Integrity in Business Strategy

00:14:32
Speaker
Well, this brings us to an article you actually co-authored last year for MIT Sloan, where you make a case for integrity as an organizing principle, which I think is really powerful because it recenters the conversation. We get hung up on ESG and sustainability as the all-defining things, whereas they've actually catalyzed the reorientation of strategy and conduct around risk, impact, compliance, and accountability.
00:14:55
Speaker
What's more, integrity is not phony dogma like, say, purpose or trust and nor does it overreach, which winds up mudding waters, making easy targets for detractors and really undermining real progress. But at the same time, integrity is a bit less tangible and I can see how it would be dismissed as fluff. Could you elaborate on the idea of strategic integrity because it's so foundational? Could you put it in concrete terms?
00:15:20
Speaker
Sure. I tend to agree. I quite like the word integrity, but I believe it's the most popular commitment in corporate codes of conduct. No one really says, I'm against integrity. What I would say is, I think it's, again, extremely interesting and extremely revealing how keen everybody is in the sustainability world to say ESG has nothing to do with ethics.
00:15:45
Speaker
Sustainability has nothing to do with being a good business. This is all about opportunity and creating shareholder value. There are masses of credible commenters saying this. There was a woman, I believe, from a major investment firm said, people still inappropriately conflate sustainability and ethics. I find that so fascinating because it's sort of obsession with moving this conversation to a topic of material risk that is somehow
00:16:15
Speaker
perception-free, ethics-free, and just a kind of technical discipline, I think misunderstands the source of reputational risk, misunderstands the challenges presented to business about its role in society, and misunderstands that something becomes a reputational risk because we think that it is a business behaving in an ethically egregious way and having negative impacts on society.
00:16:40
Speaker
I can obviously completely understand why so many experts are so keen to say that sustainability and ESG have nothing to do with ethics, but unfortunately, I think it's a conceptual booby trap. So what I'm really recommending is that businesses take a more strategic approach to these questions that starts with, as I've already mentioned, this kind of coordination across the ethics function. So that would be human resources, sustainability,
00:17:07
Speaker
risk and compliance government relations in general that a company thinks in a holistic way about its values and about its commitments about its strategic priorities. That a company doesn't just kind of put in place a program of tackling stuff with a bunch of goals that gets a little bit clearer.
00:17:27
Speaker
What is a material risk? What is an innovation opportunity? What is an ethical guardrail? The companies start to think in a more strategic way about tackling corruption in markets, about what countries they shouldn't be operating in given their values and commitments.
00:17:44
Speaker
that companies get a little bit more thoughtful about what the second or the consequences might be of them taking positions on contentious issues. Might that increase the polarization and divisiveness that we have in the US? Might it be more ethical and more defensible if we rather try to support employees to use their political voice and engage with the democratic process?

== Required actions ==
1/ Repeat the transcript on integrity in business strategy word for word, starting at "Integrity in Business" and ending at "compliance, and accountability.".
2/ Pick up the integrity in business strategy transcript after its last sentence and keep it going.

== Dataset excerpt ==
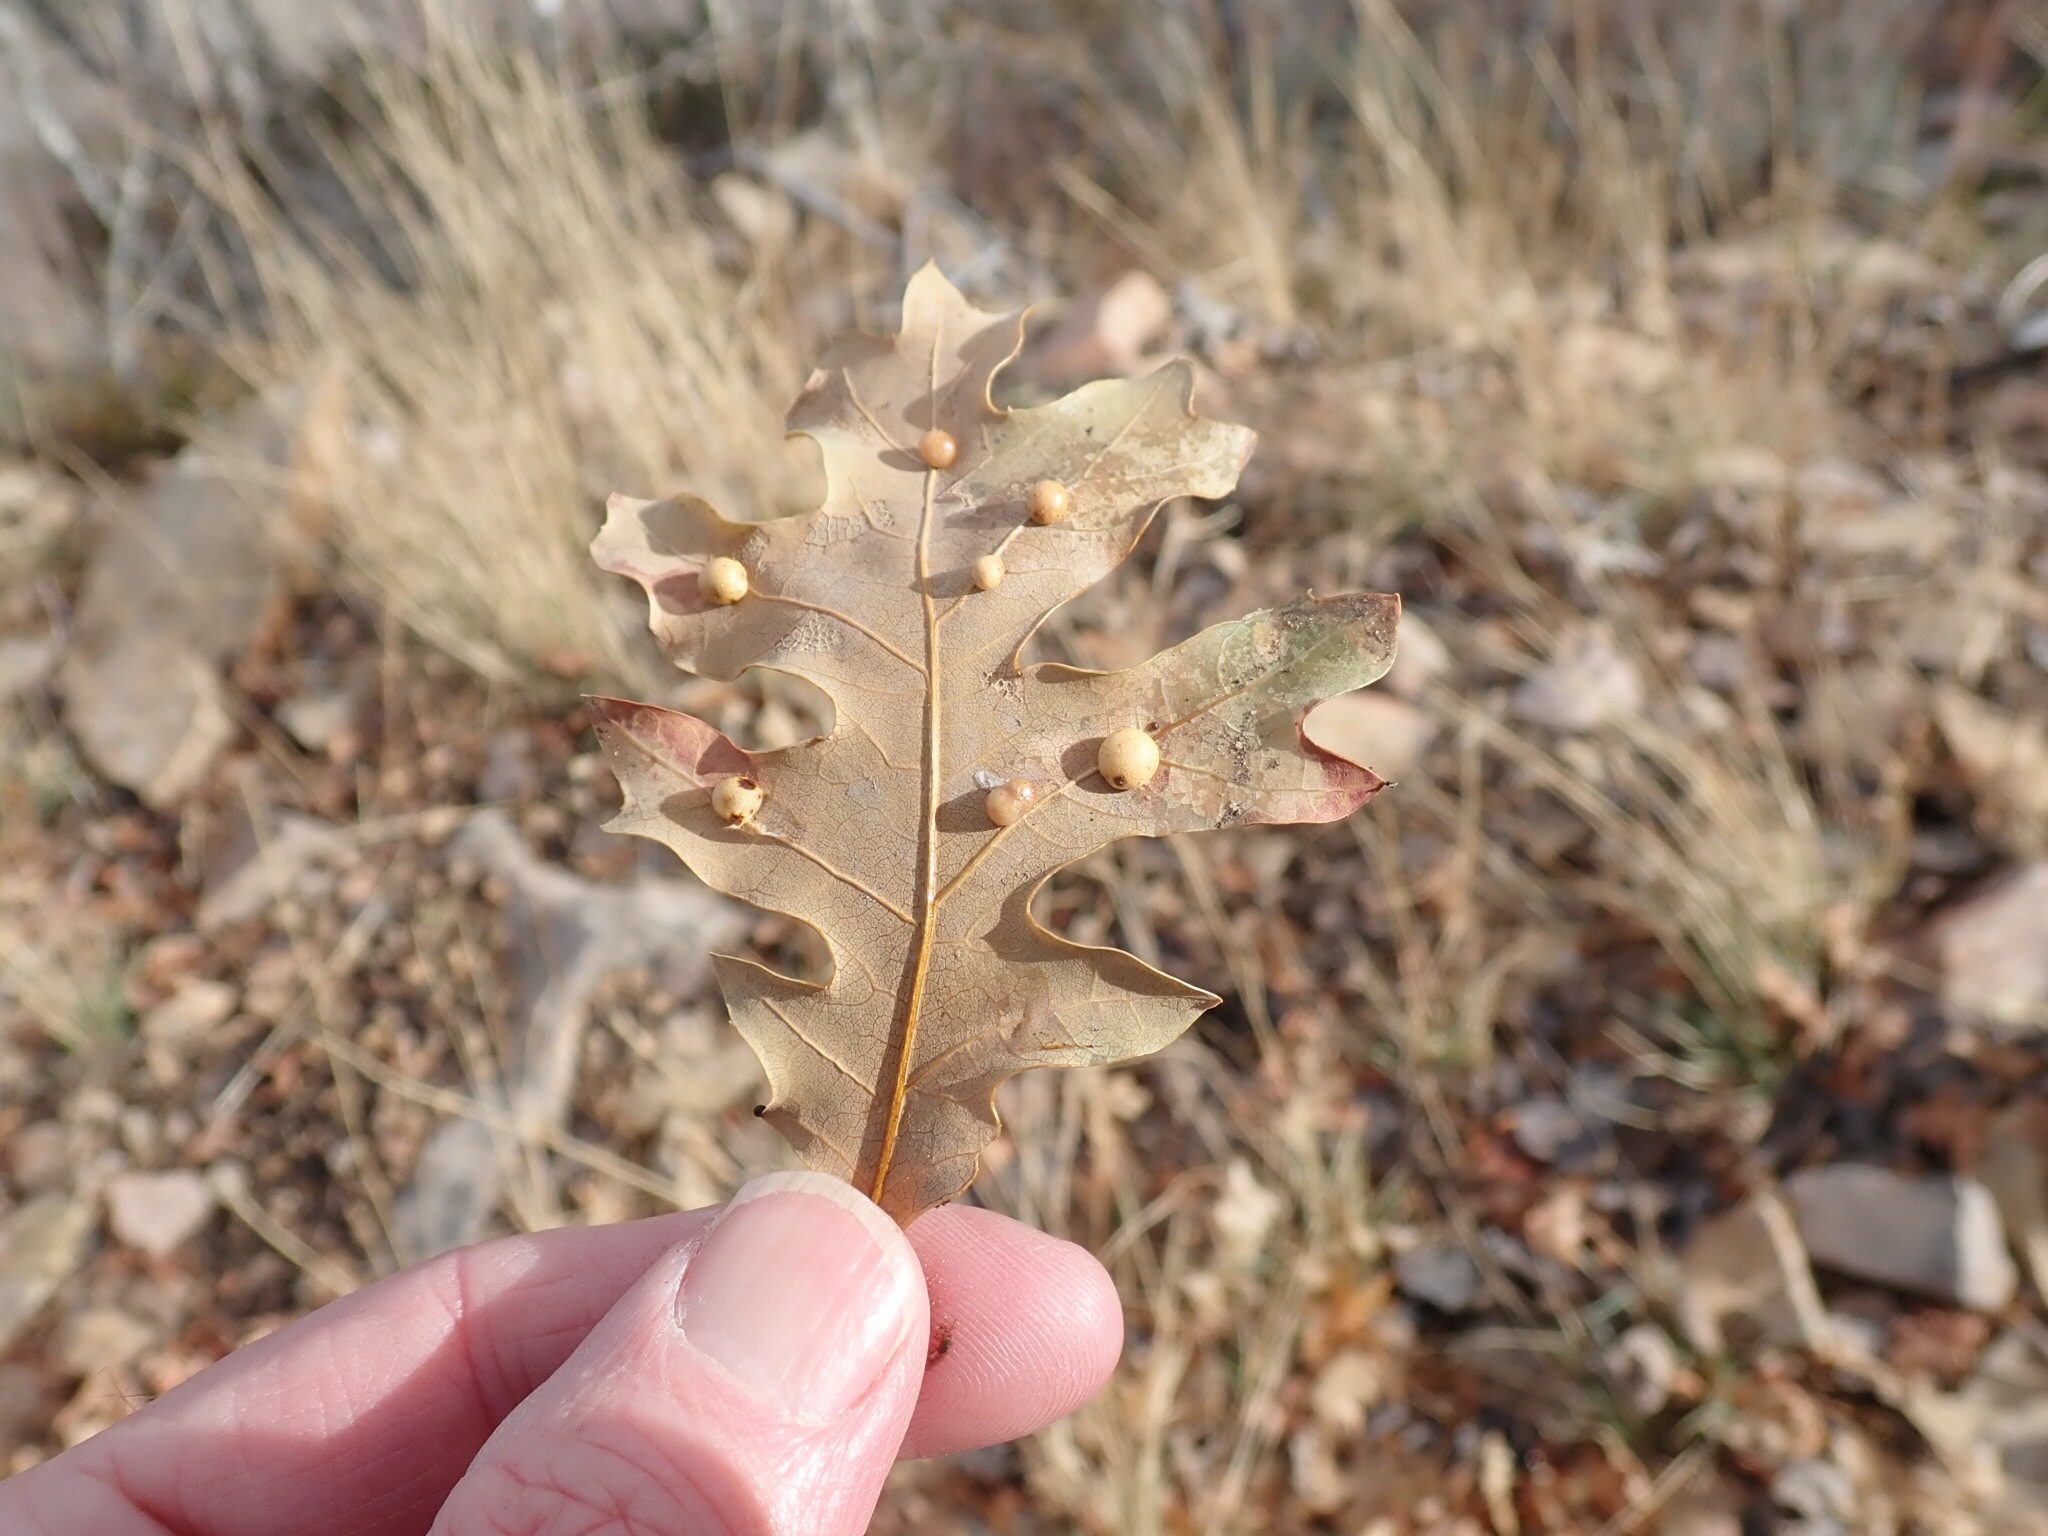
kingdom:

== Exercise results ==
1/
Integrity in Business Strategy

00:14:32
Speaker
Well, this brings us to an article you actually co-authored last year for MIT Sloan, where you make a case for integrity as an organizing principle, which I think is really powerful because it recenters the conversation. We get hung up on ESG and sustainability as the all-defining things, whereas they've actually catalyzed the reorientation of strategy and conduct around risk, impact, compliance, and accountability.

2/
00:18:07
Speaker
So I think, again, we need to have a little bit more of a grown up conversation. I think we need to look at the various narratives coming out of these different departments and from these different experts and look a little bit harder on what's not being said and why so many people seem so keen to distract us from these more fundamental questions. Well, and you are in constant dialogue with CEOs. So how does something like this land? How is it received?
00:18:34
Speaker
When I think if you're a CEO today, you tend to feel a little bit besieged. You tend to feel that you're getting all these mixed messages from your legal teams, your PR teams, your employees. You very often feel you have very little choice but to speak up on what your employees are passionate about. So I think it
00:18:52
Speaker
It feels a little bit like whack-a-mole, or it feels a little bit like there's a corporate affairs team putting your company through the equivalent of a full-body MRI and finding all these potential risks you might need to act on. What I would really recommend, and I think the mood I'm hearing out there, is something a little bit more restrained and something a little bit more thoughtful.
00:19:14
Speaker
So I think what companies are hopefully doing is getting a little bit more sober, a little bit more cautious on the problems that they're trying to solve, a little bit clearer on where they have direct leverage and where the wider environment needs to change, whether it's on climate change or systemic racism or something else.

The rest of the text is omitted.